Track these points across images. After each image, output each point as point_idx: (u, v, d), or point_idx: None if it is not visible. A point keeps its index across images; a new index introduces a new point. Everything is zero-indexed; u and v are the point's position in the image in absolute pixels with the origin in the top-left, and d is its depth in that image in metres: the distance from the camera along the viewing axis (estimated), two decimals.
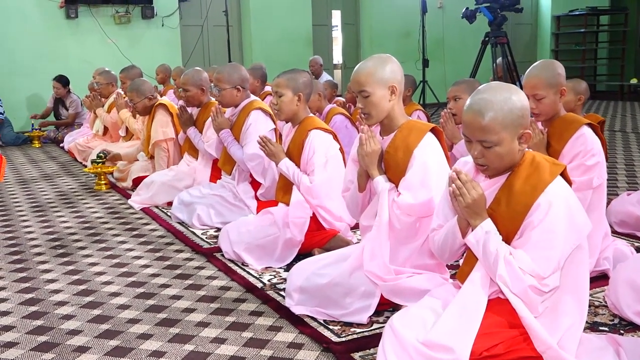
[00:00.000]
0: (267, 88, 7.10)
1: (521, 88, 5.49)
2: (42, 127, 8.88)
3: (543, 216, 2.01)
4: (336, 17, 12.77)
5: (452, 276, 2.80)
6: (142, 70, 7.01)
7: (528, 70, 3.18)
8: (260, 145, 3.48)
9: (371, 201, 2.82)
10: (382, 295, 2.60)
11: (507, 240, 2.09)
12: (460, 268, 2.28)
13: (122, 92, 6.46)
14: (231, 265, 3.34)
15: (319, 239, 3.41)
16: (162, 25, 10.29)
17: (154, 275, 3.23)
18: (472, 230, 2.11)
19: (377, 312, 2.62)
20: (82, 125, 8.40)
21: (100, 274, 3.28)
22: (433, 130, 2.67)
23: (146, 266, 3.39)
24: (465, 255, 2.27)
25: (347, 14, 12.67)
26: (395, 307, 2.66)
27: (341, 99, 6.96)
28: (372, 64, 2.65)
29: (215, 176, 4.67)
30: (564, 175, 2.09)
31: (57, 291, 3.05)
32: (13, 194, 5.35)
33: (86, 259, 3.53)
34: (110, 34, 9.84)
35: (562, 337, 2.03)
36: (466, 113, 2.10)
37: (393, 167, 2.66)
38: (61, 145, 8.20)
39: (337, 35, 13.15)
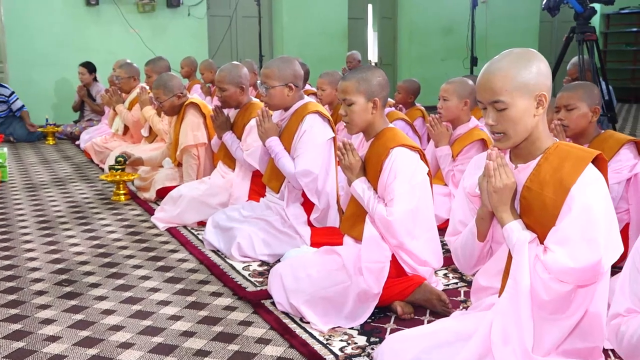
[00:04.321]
0: (308, 87, 6.37)
1: (608, 93, 4.54)
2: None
3: None
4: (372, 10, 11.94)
5: None
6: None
7: None
8: (339, 151, 2.69)
9: (494, 253, 2.03)
10: None
11: None
12: None
13: (147, 87, 5.70)
14: (286, 321, 2.55)
15: (400, 289, 2.61)
16: (189, 15, 9.55)
17: (187, 335, 2.45)
18: None
19: None
20: (100, 122, 7.70)
21: (115, 329, 2.51)
22: (595, 160, 1.86)
23: (175, 318, 2.61)
24: None
25: (384, 7, 11.81)
26: None
27: (390, 100, 6.15)
28: (509, 63, 1.85)
29: (255, 191, 3.89)
30: None
31: (59, 358, 2.29)
32: (18, 204, 4.61)
33: (98, 304, 2.76)
34: (133, 23, 9.12)
35: None
36: None
37: (537, 210, 1.86)
38: (77, 142, 7.48)
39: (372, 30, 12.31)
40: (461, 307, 2.67)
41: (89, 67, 8.06)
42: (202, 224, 3.90)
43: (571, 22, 5.12)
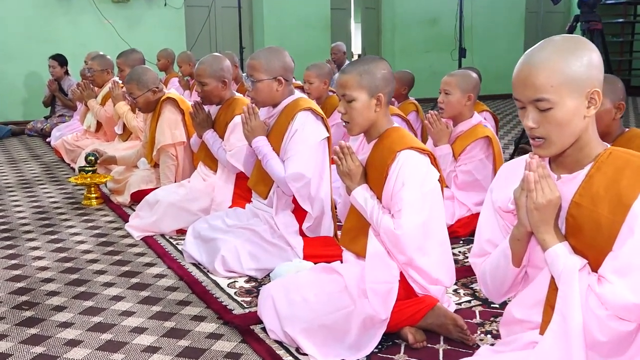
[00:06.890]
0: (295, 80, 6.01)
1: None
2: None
3: None
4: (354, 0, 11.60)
5: None
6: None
7: None
8: (336, 155, 2.36)
9: (530, 279, 1.72)
10: None
11: None
12: None
13: (120, 81, 5.31)
14: (280, 352, 2.21)
15: (411, 312, 2.28)
16: (165, 5, 9.13)
17: None
18: None
19: None
20: (72, 118, 7.27)
21: None
22: None
23: (152, 350, 2.26)
24: None
25: None
26: None
27: None
28: (554, 53, 1.52)
29: (240, 196, 3.55)
30: None
31: None
32: None
33: (62, 332, 2.40)
34: (107, 13, 8.67)
35: None
36: None
37: (588, 230, 1.54)
38: (48, 140, 7.06)
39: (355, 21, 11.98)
40: (479, 332, 2.36)
41: (60, 59, 7.64)
42: (181, 232, 3.55)
43: (557, 12, 4.84)
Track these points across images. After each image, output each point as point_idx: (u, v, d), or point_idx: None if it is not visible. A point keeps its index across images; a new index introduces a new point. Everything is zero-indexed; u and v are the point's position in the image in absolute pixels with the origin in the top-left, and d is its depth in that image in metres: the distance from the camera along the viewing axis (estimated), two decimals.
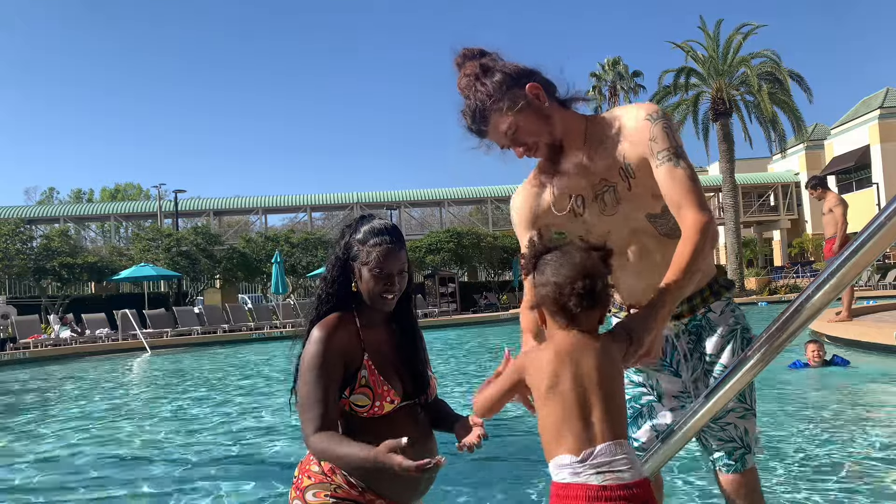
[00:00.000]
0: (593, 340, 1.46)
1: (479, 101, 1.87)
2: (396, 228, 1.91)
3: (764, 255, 51.40)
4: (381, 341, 1.91)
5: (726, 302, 2.09)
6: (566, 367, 1.42)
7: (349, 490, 1.80)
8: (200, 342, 19.13)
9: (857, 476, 4.04)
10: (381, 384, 1.82)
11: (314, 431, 1.75)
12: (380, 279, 1.84)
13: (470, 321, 23.45)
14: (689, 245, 1.75)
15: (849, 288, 8.95)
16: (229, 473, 4.93)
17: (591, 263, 1.46)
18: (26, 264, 28.81)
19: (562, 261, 1.47)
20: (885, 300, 16.86)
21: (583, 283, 1.42)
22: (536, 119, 1.88)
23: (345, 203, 44.90)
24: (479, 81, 1.88)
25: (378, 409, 1.81)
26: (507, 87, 1.86)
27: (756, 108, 30.54)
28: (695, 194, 1.81)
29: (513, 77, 1.88)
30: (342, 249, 1.90)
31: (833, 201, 9.59)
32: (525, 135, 1.90)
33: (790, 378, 7.24)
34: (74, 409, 8.65)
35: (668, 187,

[Work instruction]
Exact repeat, pictures omitted: give every line from the top of the records down to and including the line with "29: (215, 176, 4.67)".

[Written answer]
Track these points across images. After each image, output each point as point_idx: (u, v, d), or point_idx: None if it is not visible. A point keeps its index across images; a new index introduces a new point. Everything is zero-indexed; u and v are the point's position in the image in absolute pixels with the origin in the top-left, and d is its depth in that image in metres: the distance from the camera along the viewing axis (estimated), two decimals.
[00:00.000]
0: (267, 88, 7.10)
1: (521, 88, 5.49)
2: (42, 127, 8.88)
3: (543, 216, 2.01)
4: (336, 17, 12.77)
5: (452, 276, 2.80)
6: (142, 70, 7.01)
7: (528, 70, 3.18)
8: (260, 145, 3.48)
9: (371, 201, 2.82)
10: (382, 295, 2.60)
11: (507, 240, 2.09)
12: (460, 268, 2.28)
13: (122, 92, 6.46)
14: (231, 265, 3.34)
15: (319, 239, 3.41)
16: (162, 25, 10.29)
17: (154, 275, 3.23)
18: (472, 230, 2.11)
19: (377, 312, 2.62)
20: (82, 125, 8.40)
21: (100, 274, 3.28)
22: (433, 130, 2.67)
23: (146, 266, 3.39)
24: (465, 255, 2.27)
25: (347, 14, 12.67)
26: (395, 307, 2.66)
27: (341, 99, 6.96)
28: (372, 64, 2.65)
29: (215, 176, 4.67)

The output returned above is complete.